The slowdown in HIV/AIDS responses and hopes going forward
Although HIV/AIDS responses seemed to be progressing smoothly, their effectiveness has diminished in recent years. According to data released in 2022 by the United Nations, the decline in new HIV infections is stalling. Globally, new infections decreased by only 3.6% from 2020 to 2021, which UNAIDS says is the lowest reduction since 2016.
A similar slowdown is occurring in HIV/AIDS efforts in Africa. A major reason is the spread of the novel coronavirus (COVID-19). Many countries prioritized COVID-19 measures over HIV/AIDS responses. Restricted access to medical facilities due to COVID-19 and the suspension of treatment transport due to the shutdown of air infrastructure also had a significant impact on HIV/AIDS responses. Moreover, this slowdown has made achieving UNAIDS’ goal of eradicating HIV/AIDS by 2030, mentioned above, extremely difficult.
Even though HIV/AIDS responses are currently slowing worldwide, new hopes are emerging for eradicating HIV. One such hope is a further breakthrough in HIV treatment. In 2021, a “long-acting antiretroviral (ARV) injectable” was approved for use in some countries. This is administered by injection once every 1–2 months, and because the drug stays in the body longer, it can provide sustained effects without taking multiple pills every day. It has been approved, or is slated for approval, in the European Union, the United States, Canada, and the United Kingdom; in Africa, a trial involving about 500 participants began in Uganda in October 2021.

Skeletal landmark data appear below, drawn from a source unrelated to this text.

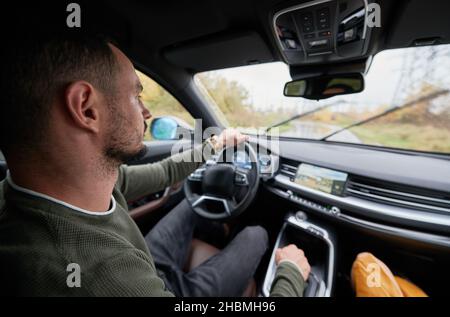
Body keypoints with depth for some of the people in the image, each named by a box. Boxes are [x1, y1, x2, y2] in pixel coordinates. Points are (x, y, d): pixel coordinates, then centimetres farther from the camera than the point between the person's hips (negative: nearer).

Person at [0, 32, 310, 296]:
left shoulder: (86, 177, -23)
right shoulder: (97, 280, -47)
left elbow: (164, 173, -7)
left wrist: (215, 145, 7)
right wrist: (291, 271, -16)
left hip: (148, 268, 5)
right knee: (256, 235, 4)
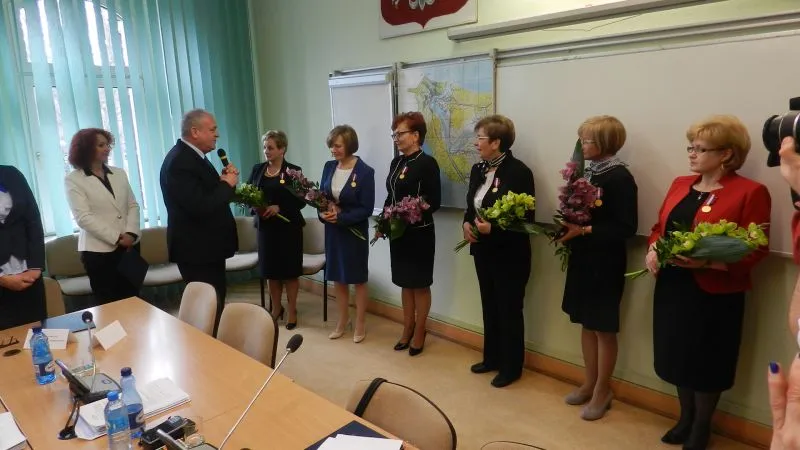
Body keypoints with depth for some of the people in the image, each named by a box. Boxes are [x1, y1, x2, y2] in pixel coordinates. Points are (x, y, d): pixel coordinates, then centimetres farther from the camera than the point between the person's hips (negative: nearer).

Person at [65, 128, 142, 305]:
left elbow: (133, 206, 9)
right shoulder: (73, 180, -2)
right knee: (109, 305, 4)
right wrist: (117, 237, -16)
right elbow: (84, 217, -11)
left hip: (129, 246, 4)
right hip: (99, 250, -4)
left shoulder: (119, 173, 12)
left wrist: (131, 233, -8)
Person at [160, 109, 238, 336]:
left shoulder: (192, 155, 11)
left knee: (214, 303, 19)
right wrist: (227, 184, -16)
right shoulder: (180, 162, -21)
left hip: (206, 246, 11)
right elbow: (200, 207, -29)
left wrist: (223, 181, -4)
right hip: (197, 250, -11)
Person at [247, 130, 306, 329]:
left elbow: (301, 201, -8)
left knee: (289, 270, 4)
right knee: (271, 270, 11)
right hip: (265, 226, 4)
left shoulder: (293, 171, -6)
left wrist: (279, 208, -20)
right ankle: (276, 308, 28)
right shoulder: (257, 169, 7)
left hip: (288, 227, -4)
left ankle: (292, 311, 18)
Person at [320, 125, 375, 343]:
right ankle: (342, 321, 31)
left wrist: (341, 217, -24)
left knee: (358, 278, 9)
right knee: (338, 277, 14)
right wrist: (323, 212, -14)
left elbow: (367, 209, -15)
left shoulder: (365, 171, -14)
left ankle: (360, 324, 23)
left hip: (354, 231, -5)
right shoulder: (329, 167, 2)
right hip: (332, 230, 5)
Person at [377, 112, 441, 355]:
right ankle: (407, 329, 29)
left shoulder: (427, 163, -12)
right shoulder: (396, 162, 9)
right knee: (405, 283, 16)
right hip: (398, 232, 7)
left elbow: (434, 201, -15)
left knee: (420, 284, 7)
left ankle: (419, 333, 21)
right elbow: (390, 197, 13)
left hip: (419, 233, -6)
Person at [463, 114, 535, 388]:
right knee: (489, 307, 18)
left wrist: (493, 229, -26)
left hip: (509, 254, -7)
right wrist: (467, 223, -5)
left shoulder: (519, 171, -16)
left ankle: (511, 368, 23)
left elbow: (526, 218, -17)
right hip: (483, 251, 7)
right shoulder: (478, 170, 7)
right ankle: (491, 358, 35)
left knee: (509, 310, 7)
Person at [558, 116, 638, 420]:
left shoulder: (620, 177, -15)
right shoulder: (586, 172, 6)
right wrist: (568, 226, -5)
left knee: (604, 328, 7)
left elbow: (626, 227, -19)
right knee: (586, 323, 16)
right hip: (583, 259, 7)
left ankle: (602, 390, 23)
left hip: (606, 263, -7)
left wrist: (585, 230, -23)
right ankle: (590, 383, 31)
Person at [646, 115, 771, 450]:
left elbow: (754, 251, -14)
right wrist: (653, 251, -4)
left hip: (714, 294, -5)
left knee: (706, 362, 10)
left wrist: (706, 262, -26)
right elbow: (659, 227, 16)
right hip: (672, 287, 6)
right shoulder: (680, 185, 9)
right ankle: (685, 418, 37)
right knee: (678, 356, 16)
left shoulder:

Research is also progressing on a new kind of HIV treatment that could have lasting effects unlike before. This approach uses B cells, which produce antibodies against pathogens such as viruses and bacteria, to induce the release of neutralizing antibodies against the disease-causing HIV virus. If realized, it could make it possible to treat HIV/AIDS with a single injection and could even serve as a vaccine.
Beyond treatments, new initiatives are also under way in education. Five UN agencies have launched a new plan, “Education Plus,” to ensure that all girls and boys in sub-Saharan Africa have equal access to free secondary education by 2025, contributing to the prevention of HIV. Teenage girls face a very high risk of HIV infection, and schooling has been shown to significantly reduce this risk. Before COVID-19, about 34 million girls of secondary-school age in sub-Saharan Africa lacked sufficient access to education, and an estimated 24% of young women aged 15–24 were not in education, training, or employment. This plan aims to help them, and five countries—Benin, Cameroon, Gabon, Lesotho, and Sierra Leone—have already signed on.
Conclusion
As described above, the fight between people and HIV/AIDS has been waged around the world—especially in Africa—for many years. Measures advanced markedly from the 2000s onward, but COVID-19 has significantly hindered progress. In the face of these challenges, countries will need to work closely together and respond across sectors beyond healthcare alone. To eliminate suffering from HIV/AIDS by 2030, it is urgent that people change mindsets and put these approaches into practice.
*1 HIV (human immunodeficiency virus) is a virus that attacks the body’s immune system. As the disease progresses, the immune system ceases to function due to the attack, leading to infections by pathogens that would not normally cause illness. AIDS (Acquired Immunodeficiency Syndrome) is the most severe stage of HIV infection. Viral load is high and the immune system is severely damaged.
*2 Mother-to-child transmission of HIV/AIDS can be prevented through antiretroviral treatment during pregnancy and by avoiding breastfeeding.